Tariff headlines have taken a front seat in the past couple of weeks leading stocks to see their worst declines of the year. Not surprisingly, sentiment has begun to reflect price action. One week after coming in at its highest level since October (around the time the S&P 500 hit its previous all-time high), bullish sentiment has fallen off of a cliff this week to 29.82% versus 43.12% last week. From a historical perspective, this is not at any kind of extreme, but it did bring optimism to its lowest level of 2019 and by a pretty wide margin at that. Additionally, this was the largest drop in bullish sentiment since December 13th of last year when it fell 17.04% in a week. Start a two-week free trial to Bespoke Institutional to access our interactive economic indicators monitor and much more.

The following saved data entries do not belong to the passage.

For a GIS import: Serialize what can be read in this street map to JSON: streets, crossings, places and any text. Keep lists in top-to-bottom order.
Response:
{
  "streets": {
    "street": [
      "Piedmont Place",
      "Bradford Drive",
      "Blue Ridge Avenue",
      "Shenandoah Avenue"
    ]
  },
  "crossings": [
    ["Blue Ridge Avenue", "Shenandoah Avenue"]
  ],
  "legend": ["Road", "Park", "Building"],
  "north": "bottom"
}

Bears have overtaken the bulls this week as the bull-bear spread is now negative for the first time since January 17th. Bearish sentiment spiked up to 39.3% from 23.19% last week. While this was a massive spike higher, it is still well off of any sort of extreme and we actually saw higher readings late last year. Investors Intelligence is echoing the AAII results as that survey showed the highest percentage of respondents since February (31.1%) expecting a correction. Granted, bearish sentiment in this survey remains muted as it actually fell to its lowest level since April of last year.
Tanking to 30.88%, it is hard to still say neutral sentiment is still elevated after peaking four weeks ago when it hit 46.31%. This represents the sharpest four-week declines in neutral sentiment 1/23/16 when it fell 15.71 percentage points (from 51.31% to 29.77%). Currently, neutral sentiment is sitting less than a percentage point below its historical average.